Directive: Transcribe the data in full; each line must match exactly.

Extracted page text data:
Content starts

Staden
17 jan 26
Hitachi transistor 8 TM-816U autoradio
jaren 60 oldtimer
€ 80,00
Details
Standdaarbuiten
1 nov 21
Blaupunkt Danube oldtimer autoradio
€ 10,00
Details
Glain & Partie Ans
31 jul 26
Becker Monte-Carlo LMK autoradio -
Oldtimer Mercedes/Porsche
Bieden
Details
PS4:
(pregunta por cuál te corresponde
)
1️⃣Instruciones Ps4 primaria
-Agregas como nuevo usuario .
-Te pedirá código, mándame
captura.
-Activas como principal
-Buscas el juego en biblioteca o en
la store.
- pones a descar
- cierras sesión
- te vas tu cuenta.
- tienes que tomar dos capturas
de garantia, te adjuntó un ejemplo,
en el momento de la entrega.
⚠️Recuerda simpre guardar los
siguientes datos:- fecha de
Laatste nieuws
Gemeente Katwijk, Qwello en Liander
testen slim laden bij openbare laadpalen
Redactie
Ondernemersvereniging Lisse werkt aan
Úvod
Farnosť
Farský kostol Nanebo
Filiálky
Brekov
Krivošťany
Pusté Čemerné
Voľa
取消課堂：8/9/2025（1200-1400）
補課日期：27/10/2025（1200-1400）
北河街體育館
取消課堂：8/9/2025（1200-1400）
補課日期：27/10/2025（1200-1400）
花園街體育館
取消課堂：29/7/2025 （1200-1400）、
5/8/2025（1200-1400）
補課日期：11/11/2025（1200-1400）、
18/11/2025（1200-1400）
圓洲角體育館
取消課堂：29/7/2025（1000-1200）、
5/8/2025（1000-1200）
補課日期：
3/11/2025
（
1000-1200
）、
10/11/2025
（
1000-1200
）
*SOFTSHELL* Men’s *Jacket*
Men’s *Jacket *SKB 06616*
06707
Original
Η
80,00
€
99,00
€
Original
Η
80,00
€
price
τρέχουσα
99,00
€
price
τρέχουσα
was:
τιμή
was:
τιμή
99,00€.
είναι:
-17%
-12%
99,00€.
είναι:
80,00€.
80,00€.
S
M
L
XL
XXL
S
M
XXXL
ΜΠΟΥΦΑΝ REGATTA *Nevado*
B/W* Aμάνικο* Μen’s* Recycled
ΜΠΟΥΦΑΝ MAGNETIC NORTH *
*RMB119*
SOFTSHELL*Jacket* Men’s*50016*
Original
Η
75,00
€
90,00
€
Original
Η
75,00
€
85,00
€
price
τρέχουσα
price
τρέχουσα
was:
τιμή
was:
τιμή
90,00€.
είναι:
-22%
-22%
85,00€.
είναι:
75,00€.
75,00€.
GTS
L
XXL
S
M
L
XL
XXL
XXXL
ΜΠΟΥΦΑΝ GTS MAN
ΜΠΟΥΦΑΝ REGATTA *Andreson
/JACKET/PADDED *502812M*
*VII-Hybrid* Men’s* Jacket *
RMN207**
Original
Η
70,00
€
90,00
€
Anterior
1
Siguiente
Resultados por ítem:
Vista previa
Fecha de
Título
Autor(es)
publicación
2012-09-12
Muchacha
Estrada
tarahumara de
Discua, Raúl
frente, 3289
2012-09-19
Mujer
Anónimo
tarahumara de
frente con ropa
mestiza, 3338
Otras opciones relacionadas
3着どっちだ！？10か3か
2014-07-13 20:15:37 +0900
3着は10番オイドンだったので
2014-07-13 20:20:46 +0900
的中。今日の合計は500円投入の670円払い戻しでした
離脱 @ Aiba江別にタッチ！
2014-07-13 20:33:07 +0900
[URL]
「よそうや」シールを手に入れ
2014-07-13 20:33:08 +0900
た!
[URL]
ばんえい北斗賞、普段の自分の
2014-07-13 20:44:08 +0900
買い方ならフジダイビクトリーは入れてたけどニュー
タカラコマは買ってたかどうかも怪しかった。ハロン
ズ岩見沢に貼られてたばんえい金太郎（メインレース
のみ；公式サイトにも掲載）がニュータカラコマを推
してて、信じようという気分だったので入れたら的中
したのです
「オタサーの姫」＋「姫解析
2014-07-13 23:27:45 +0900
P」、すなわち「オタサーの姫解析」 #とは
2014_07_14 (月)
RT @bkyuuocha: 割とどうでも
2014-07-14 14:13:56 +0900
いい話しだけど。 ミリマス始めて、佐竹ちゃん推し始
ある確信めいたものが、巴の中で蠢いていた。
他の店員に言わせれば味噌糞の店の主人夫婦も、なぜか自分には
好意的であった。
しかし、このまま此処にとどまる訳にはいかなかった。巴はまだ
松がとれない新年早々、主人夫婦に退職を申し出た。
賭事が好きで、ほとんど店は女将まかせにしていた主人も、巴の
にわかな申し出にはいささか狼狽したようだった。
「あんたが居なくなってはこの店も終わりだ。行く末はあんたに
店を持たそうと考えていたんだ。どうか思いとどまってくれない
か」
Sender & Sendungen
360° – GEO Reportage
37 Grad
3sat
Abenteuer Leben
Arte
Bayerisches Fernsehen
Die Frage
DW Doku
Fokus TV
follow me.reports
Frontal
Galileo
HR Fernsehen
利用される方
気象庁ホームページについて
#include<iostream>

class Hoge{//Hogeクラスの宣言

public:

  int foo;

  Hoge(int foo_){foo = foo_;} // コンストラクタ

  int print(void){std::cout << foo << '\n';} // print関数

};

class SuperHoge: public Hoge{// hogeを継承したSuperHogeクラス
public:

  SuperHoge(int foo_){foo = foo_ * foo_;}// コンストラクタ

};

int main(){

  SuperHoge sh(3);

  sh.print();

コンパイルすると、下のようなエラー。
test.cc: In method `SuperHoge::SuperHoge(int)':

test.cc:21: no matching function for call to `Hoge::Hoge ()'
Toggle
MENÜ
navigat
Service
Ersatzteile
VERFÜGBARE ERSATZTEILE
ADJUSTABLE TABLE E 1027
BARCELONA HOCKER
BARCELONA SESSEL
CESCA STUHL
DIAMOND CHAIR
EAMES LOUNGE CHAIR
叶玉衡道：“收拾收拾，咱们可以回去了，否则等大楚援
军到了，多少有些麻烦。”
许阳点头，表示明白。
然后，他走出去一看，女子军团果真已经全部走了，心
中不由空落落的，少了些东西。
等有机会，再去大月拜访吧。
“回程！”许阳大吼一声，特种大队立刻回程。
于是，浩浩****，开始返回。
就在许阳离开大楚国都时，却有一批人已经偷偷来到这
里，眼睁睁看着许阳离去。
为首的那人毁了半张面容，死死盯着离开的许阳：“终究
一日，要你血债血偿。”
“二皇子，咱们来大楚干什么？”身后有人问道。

Content ends

Response area:
Staden
17 jan 26
Hitachi transistor 8 TM-816U autoradio
jaren 60 oldtimer
€ 80,00
Details
Standdaarbuiten
1 nov 21
Blaupunkt Danube oldtimer autoradio
€ 10,00
Details
Glain & Partie Ans
31 jul 26
Becker Monte-Carlo LMK autoradio -
Oldtimer Mercedes/Porsche
Bieden
Details
PS4:
(pregunta por cuál te corresponde
)
1️⃣Instruciones Ps4 primaria
-Agregas como nuevo usuario .
-Te pedirá código, mándame
captura.
-Activas como principal
-Buscas el juego en biblioteca o en
la store.
- pones a descar
- cierras sesión
- te vas tu cuenta.
- tienes que tomar dos capturas
de garantia, te adjuntó un ejemplo,
en el momento de la entrega.
⚠️Recuerda simpre guardar los
siguientes datos:- fecha de
Laatste nieuws
Gemeente Katwijk, Qwello en Liander
testen slim laden bij openbare laadpalen
Redactie
Ondernemersvereniging Lisse werkt aan
Úvod
Farnosť
Farský kostol Nanebo
Filiálky
Brekov
Krivošťany
Pusté Čemerné
Voľa
取消課堂：8/9/2025（1200-1400）
補課日期：27/10/2025（1200-1400）
北河街體育館
取消課堂：8/9/2025（1200-1400）
補課日期：27/10/2025（1200-1400）
花園街體育館
取消課堂：29/7/2025 （1200-1400）、
5/8/2025（1200-1400）
補課日期：11/11/2025（1200-1400）、
18/11/2025（1200-1400）
圓洲角體育館
取消課堂：29/7/2025（1000-1200）、
5/8/2025（1000-1200）
補課日期：
3/11/2025
（
1000-1200
）、
10/11/2025
（
1000-1200
）
*SOFTSHELL* Men’s *Jacket*
Men’s *Jacket *SKB 06616*
06707
Original
Η
80,00
€
99,00
€
Original
Η
80,00
€
price
τρέχουσα
99,00
€
price
τρέχουσα
was:
τιμή
was:
τιμή
99,00€.
είναι:
-17%
-12%
99,00€.
είναι:
80,00€.
80,00€.
S
M
L
XL
XXL
S
M
XXXL
ΜΠΟΥΦΑΝ REGATTA *Nevado*
B/W* Aμάνικο* Μen’s* Recycled
ΜΠΟΥΦΑΝ MAGNETIC NORTH *
*RMB119*
SOFTSHELL*Jacket* Men’s*50016*
Original
Η
75,00
€
90,00
€
Original
Η
75,00
€
85,00
€
price
τρέχουσα
price
τρέχουσα
was:
τιμή
was:
τιμή
90,00€.
είναι:
-22%
-22%
85,00€.
είναι:
75,00€.
75,00€.
GTS
L
XXL
S
M
L
XL
XXL
XXXL
ΜΠΟΥΦΑΝ GTS MAN
ΜΠΟΥΦΑΝ REGATTA *Andreson
/JACKET/PADDED *502812M*
*VII-Hybrid* Men’s* Jacket *
RMN207**
Original
Η
70,00
€
90,00
€
Anterior
1
Siguiente
Resultados por ítem:
Vista previa
Fecha de
Título
Autor(es)
publicación
2012-09-12
Muchacha
Estrada
tarahumara de
Discua, Raúl
frente, 3289
2012-09-19
Mujer
Anónimo
tarahumara de
frente con ropa
mestiza, 3338
Otras opciones relacionadas
3着どっちだ！？10か3か
2014-07-13 20:15:37 +0900
3着は10番オイドンだったので
2014-07-13 20:20:46 +0900
的中。今日の合計は500円投入の670円払い戻しでした
離脱 @ Aiba江別にタッチ！
2014-07-13 20:33:07 +0900
[URL]
「よそうや」シールを手に入れ
2014-07-13 20:33:08 +0900
た!
[URL]
ばんえい北斗賞、普段の自分の
2014-07-13 20:44:08 +0900
買い方ならフジダイビクトリーは入れてたけどニュー
タカラコマは買ってたかどうかも怪しかった。ハロン
ズ岩見沢に貼られてたばんえい金太郎（メインレース
のみ；公式サイトにも掲載）がニュータカラコマを推
してて、信じようという気分だったので入れたら的中
したのです
「オタサーの姫」＋「姫解析
2014-07-13 23:27:45 +0900
P」、すなわち「オタサーの姫解析」 #とは
2014_07_14 (月)
RT @bkyuuocha: 割とどうでも
2014-07-14 14:13:56 +0900
いい話しだけど。 ミリマス始めて、佐竹ちゃん推し始
ある確信めいたものが、巴の中で蠢いていた。
他の店員に言わせれば味噌糞の店の主人夫婦も、なぜか自分には
好意的であった。
しかし、このまま此処にとどまる訳にはいかなかった。巴はまだ
松がとれない新年早々、主人夫婦に退職を申し出た。
賭事が好きで、ほとんど店は女将まかせにしていた主人も、巴の
にわかな申し出にはいささか狼狽したようだった。
「あんたが居なくなってはこの店も終わりだ。行く末はあんたに
店を持たそうと考えていたんだ。どうか思いとどまってくれない
か」
Sender & Sendungen
360° – GEO Reportage
37 Grad
3sat
Abenteuer Leben
Arte
Bayerisches Fernsehen
Die Frage
DW Doku
Fokus TV
follow me.reports
Frontal
Galileo
HR Fernsehen
利用される方
気象庁ホームページについて
#include<iostream>

class Hoge{//Hogeクラスの宣言

public:

  int foo;

  Hoge(int foo_){foo = foo_;} // コンストラクタ

  int print(void){std::cout << foo << '\n';} // print関数

};

class SuperHoge: public Hoge{// hogeを継承したSuperHogeクラス
public:

  SuperHoge(int foo_){foo = foo_ * foo_;}// コンストラクタ

};

int main(){

  SuperHoge sh(3);

  sh.print();

コンパイルすると、下のようなエラー。
test.cc: In method `SuperHoge::SuperHoge(int)':

test.cc:21: no matching function for call to `Hoge::Hoge ()'
Toggle
MENÜ
navigat
Service
Ersatzteile
VERFÜGBARE ERSATZTEILE
ADJUSTABLE TABLE E 1027
BARCELONA HOCKER
BARCELONA SESSEL
CESCA STUHL
DIAMOND CHAIR
EAMES LOUNGE CHAIR
叶玉衡道：“收拾收拾，咱们可以回去了，否则等大楚援
军到了，多少有些麻烦。”
许阳点头，表示明白。
然后，他走出去一看，女子军团果真已经全部走了，心
中不由空落落的，少了些东西。
等有机会，再去大月拜访吧。
“回程！”许阳大吼一声，特种大队立刻回程。
于是，浩浩****，开始返回。
就在许阳离开大楚国都时，却有一批人已经偷偷来到这
里，眼睁睁看着许阳离去。
为首的那人毁了半张面容，死死盯着离开的许阳：“终究
一日，要你血债血偿。”
“二皇子，咱们来大楚干什么？”身后有人问道。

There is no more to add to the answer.